__TASK PROMPT__.
Return a copy of every line in the data below that contains "designed".

--- START ---

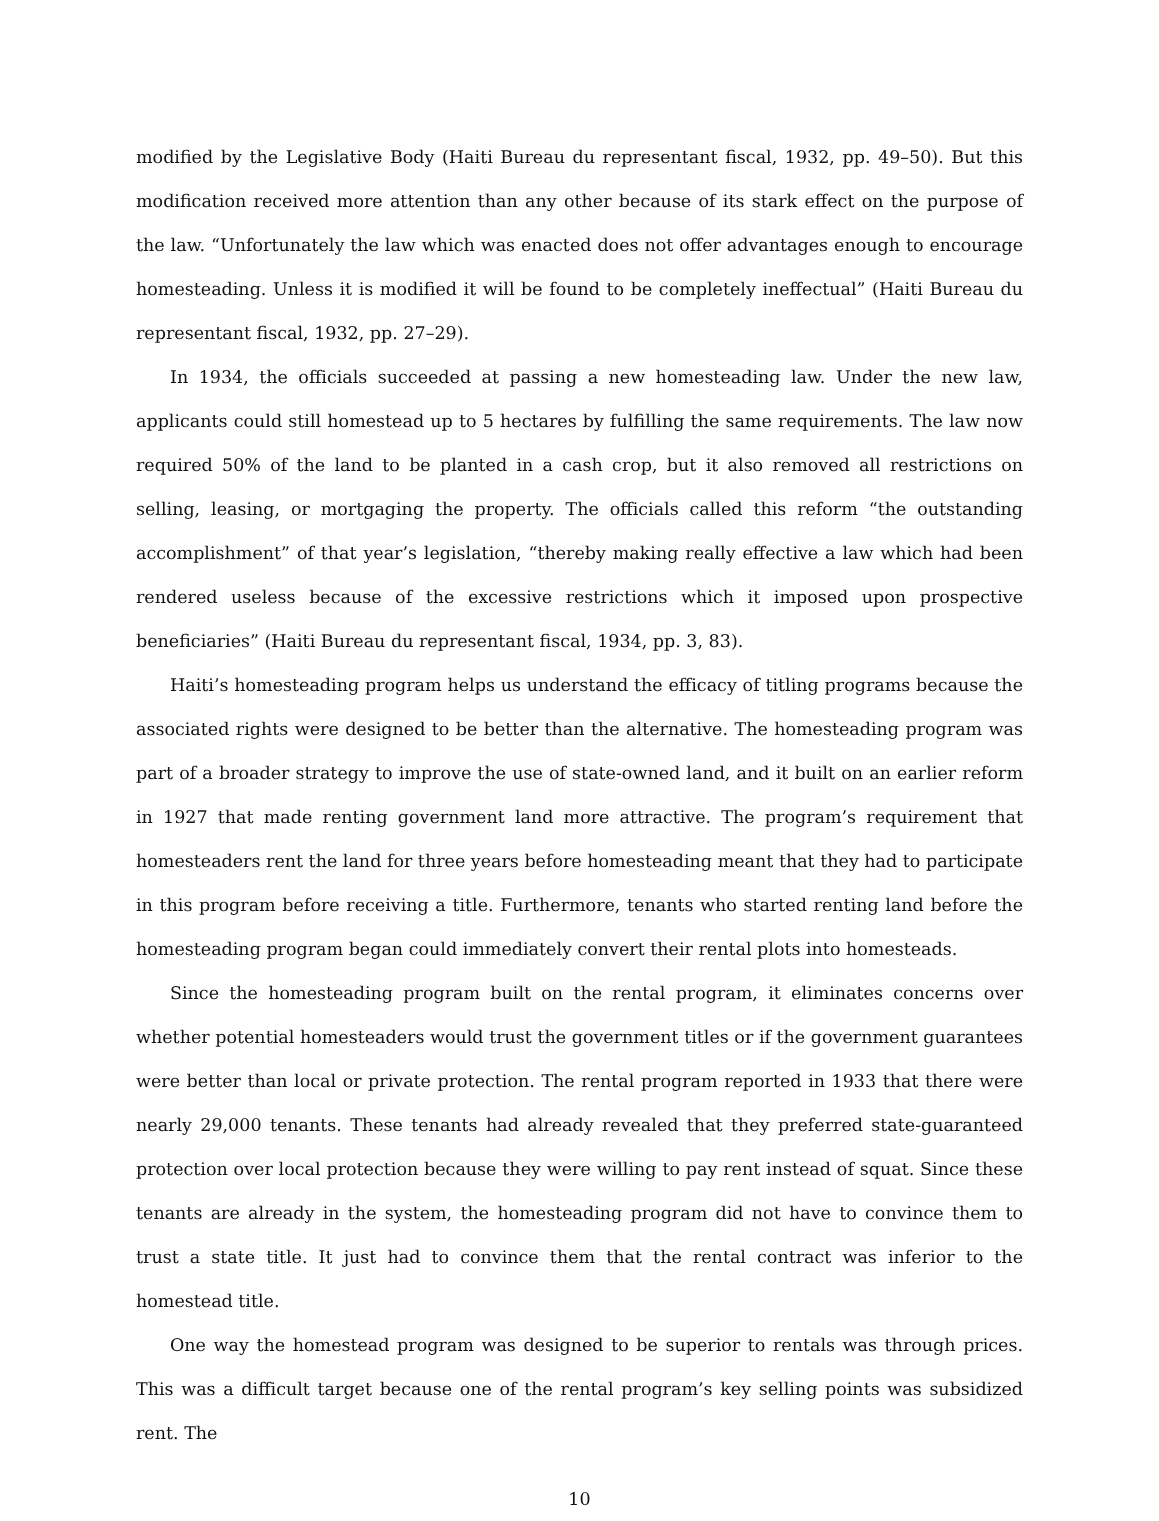modified by the Legislative Body (Haiti Bureau du representant fiscal, 1932, pp. 49–50). But this modification received more attention than any other because of its stark effect on the purpose of the law. “Unfortunately the law which was enacted does not offer advantages enough to encourage homesteading. Unless it is modified it will be found to be completely ineffectual” (Haiti Bureau du representant fiscal, 1932, pp. 27–29).
In 1934, the officials succeeded at passing a new homesteading law. Under the new law, applicants could still homestead up to 5 hectares by fulfilling the same requirements. The law now required 50% of the land to be planted in a cash crop, but it also removed all restrictions on selling, leasing, or mortgaging the property. The officials called this reform “the outstanding accomplishment” of that year’s legislation, “thereby making really effective a law which had been rendered useless because of the excessive restrictions which it imposed upon prospective beneficiaries” (Haiti Bureau du representant fiscal, 1934, pp. 3, 83).
Haiti’s homesteading program helps us understand the efficacy of titling programs because the associated rights were designed to be better than the alternative. The homesteading program was part of a broader strategy to improve the use of state-owned land, and it built on an earlier reform in 1927 that made renting government land more attractive. The program’s requirement that homesteaders rent the land for three years before homesteading meant that they had to participate in this program before receiving a title. Furthermore, tenants who started renting land before the homesteading program began could immediately convert their rental plots into homesteads.
Since the homesteading program built on the rental program, it eliminates concerns over whether potential homesteaders would trust the government titles or if the government guarantees were better than local or private protection. The rental program reported in 1933 that there were nearly 29,000 tenants. These tenants had already revealed that they preferred state-guaranteed protection over local protection because they were willing to pay rent instead of squat. Since these tenants are already in the system, the homesteading program did not have to convince them to trust a state title. It just had to convince them that the rental contract was inferior to the homestead title.
One way the homestead program was designed to be superior to rentals was through prices. This was a difficult target because one of the rental program’s key selling points was subsidized rent. The
10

--- END ---

__RESPONSE AREA__.
Haiti’s homesteading program helps us understand the efficacy of titling programs because the associated rights were designed to be better than the alternative. The homesteading program was part of a broader strategy to improve the use of state-owned land, and it built on an earlier reform in 1927 that made renting government land more attractive. The program’s requirement that homesteaders rent the land for three years before homesteading meant that they had to participate in this program before receiving a title. Furthermore, tenants who started renting land before the homesteading program began could immediately convert their rental plots into homesteads.
One way the homestead program was designed to be superior to rentals was through prices. This was a difficult target because one of the rental program’s key selling points was subsidized rent. The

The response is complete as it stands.